As a writer, I also recognize the significance of sharing my experiences with my readers. Through my writing, I aim to create connections and provide comfort by letting others know they are not alone in their struggles and accomplishments. By sharing our stories, we reinforce our sense of self and find strength in our shared experiences. Furthermore, storytelling serves as a testament to the resilience of our communities, highlighting the collective strength in overcoming adversity. It reminds us that despite challenges, we have the power to rise above and persevere. It is why the term, “Sí se puede” holds a much deeper meaning than a simple translation of “Yes we can.” It represents a call to battle and symbolizes resilience, determination, and collective strength.
Movement and dancing hold incredible healing power and play a significant role in fostering community support and resilience. Not only do these activities bring joy and entertainment, but they are also forms of self-expression and stress relief. Dancing provides an outlet for individuals to tell a story, express their emotions, and celebrate their cultural heritage. It creates a space where people can come together, bond, and heal together. Many people turn to dance and music to reconnect with their roots and find a sense of identity and purpose. Furthermore, in certain contexts, dancing can be an act of resistance, serving to assert cultural pride and resilience amidst adversity.
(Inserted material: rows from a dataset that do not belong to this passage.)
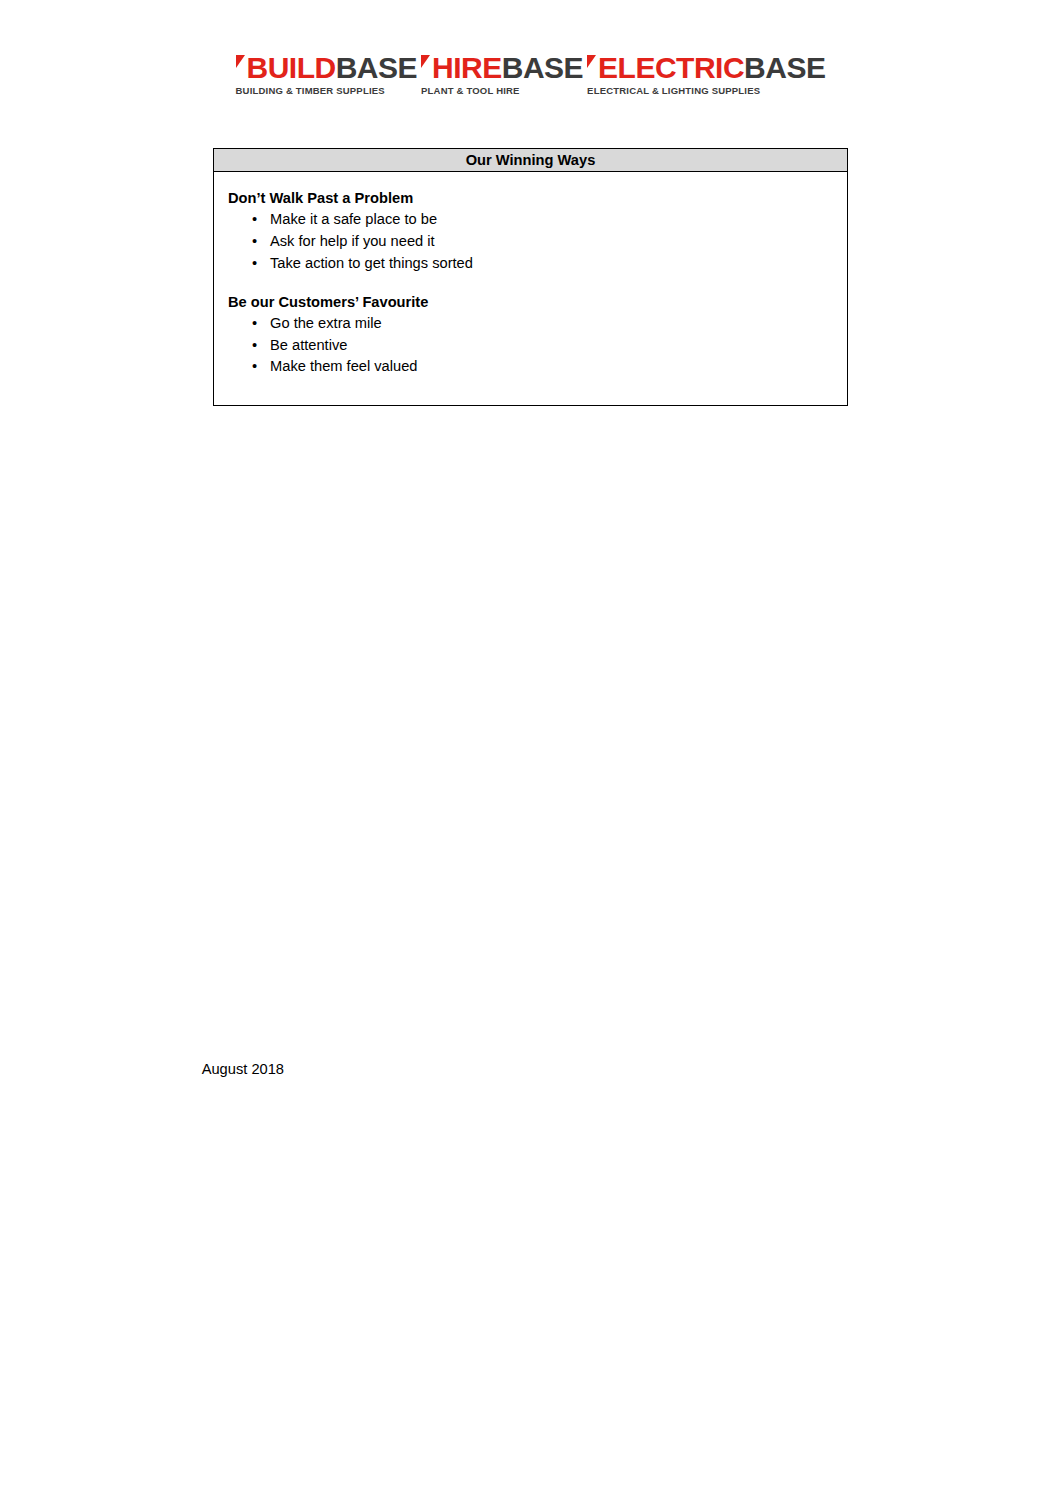BUILD BASE
BUILDING & TIMBER SUPPLIES
HIRE BASE
PLANT & TOOL HIRE
ELECTRIC BASE
ELECTRICAL & LIGHTING SUPPLIES
Our Winning Ways
Don’t Walk Past a Problem
Make it a safe place to be
Ask for help if you need it
Take action to get things sorted
Be our Customers’ Favourite
Go the extra mile
Be attentive
Make them feel valued
August 2018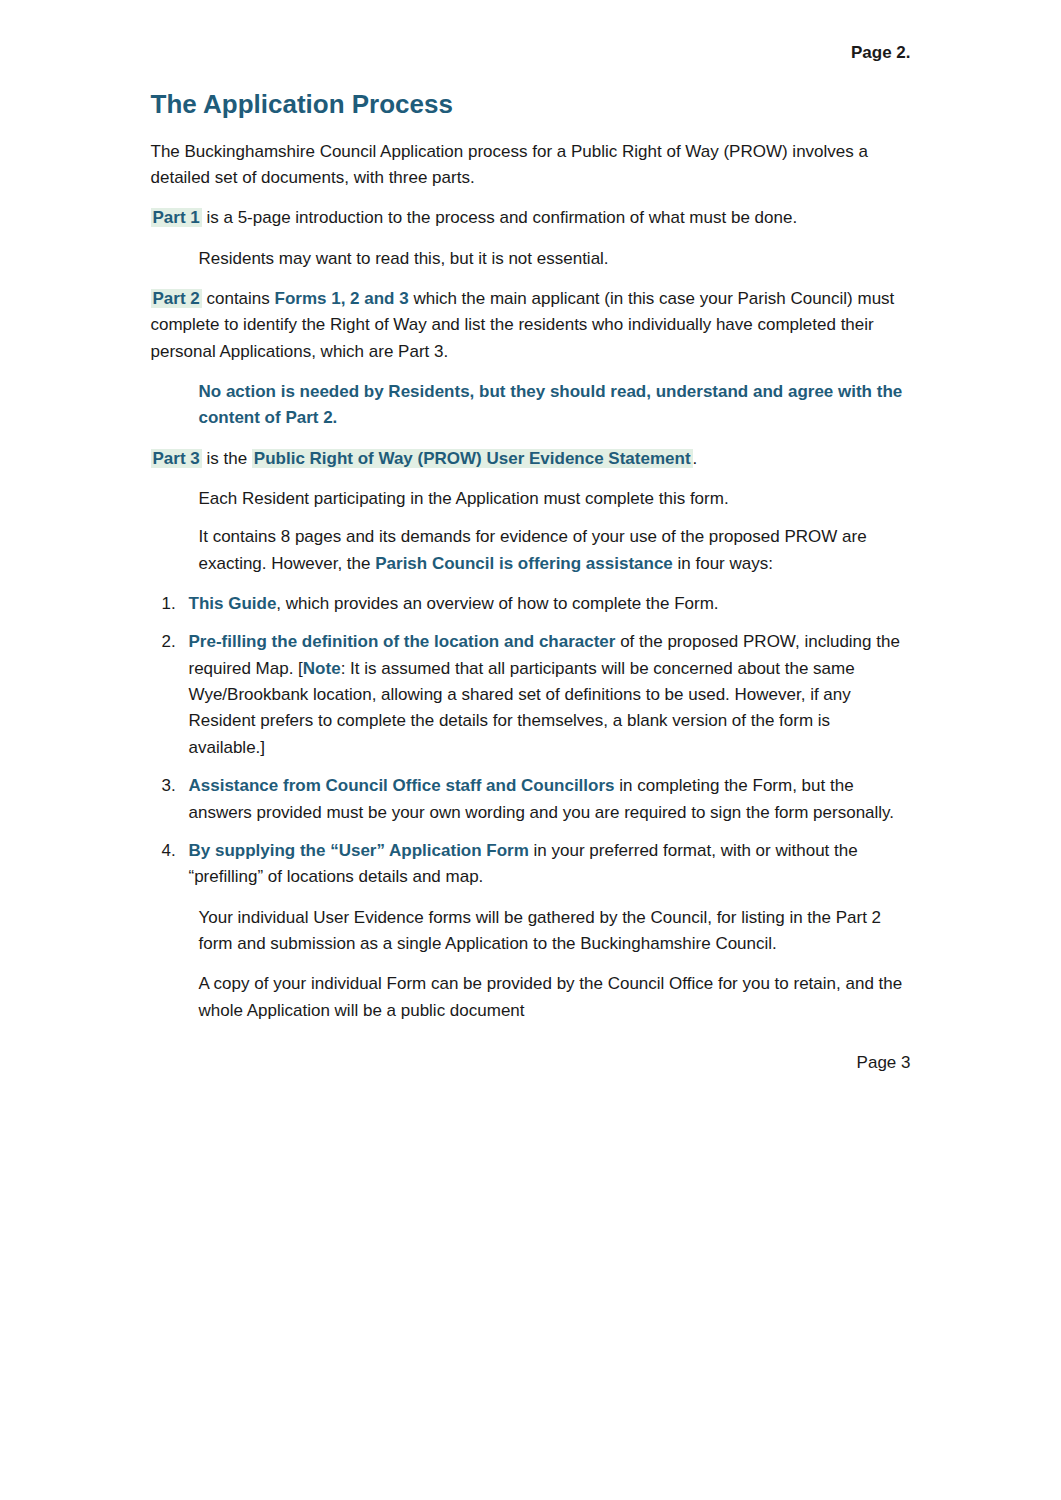Page 2.
The Application Process
The Buckinghamshire Council Application process for a Public Right of Way (PROW) involves a detailed set of documents, with three parts.
Part 1 is a 5-page introduction to the process and confirmation of what must be done.
Residents may want to read this, but it is not essential.
Part 2 contains Forms 1, 2 and 3 which the main applicant (in this case your Parish Council) must complete to identify the Right of Way and list the residents who individually have completed their personal Applications, which are Part 3.
No action is needed by Residents, but they should read, understand and agree with the content of Part 2.
Part 3 is the Public Right of Way (PROW) User Evidence Statement.
Each Resident participating in the Application must complete this form.
It contains 8 pages and its demands for evidence of your use of the proposed PROW are exacting. However, the Parish Council is offering assistance in four ways:
This Guide, which provides an overview of how to complete the Form.
Pre-filling the definition of the location and character of the proposed PROW, including the required Map. [Note: It is assumed that all participants will be concerned about the same Wye/Brookbank location, allowing a shared set of definitions to be used. However, if any Resident prefers to complete the details for themselves, a blank version of the form is available.]
Assistance from Council Office staff and Councillors in completing the Form, but the answers provided must be your own wording and you are required to sign the form personally.
By supplying the “User” Application Form in your preferred format, with or without the “prefilling” of locations details and map.
Your individual User Evidence forms will be gathered by the Council, for listing in the Part 2 form and submission as a single Application to the Buckinghamshire Council.
A copy of your individual Form can be provided by the Council Office for you to retain, and the whole Application will be a public document
Page 3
Rites of passage in various cultures play a crucial role in guiding individuals through the different stages of life. Often, these rites of passage involve significant challenges to overcome. One such example is motherhood, a universally recognized milestone celebrated and honored across cultures. Becoming a mother and the experience of raising children demand adaptability, strength, and determination. Although I am not a mother myself, I am aware that motherhood frequently involves sacrifice and change. During this challenging time, families often come together to support the mother-to-be as she prepares for this next phase of life. It serves as a reminder to lean on the collective strength of the community, enhancing the feeling of resilience.
These serve as reminders that resilience is not built only through hardships but also through the collective healing from being in the community. We’re in it together.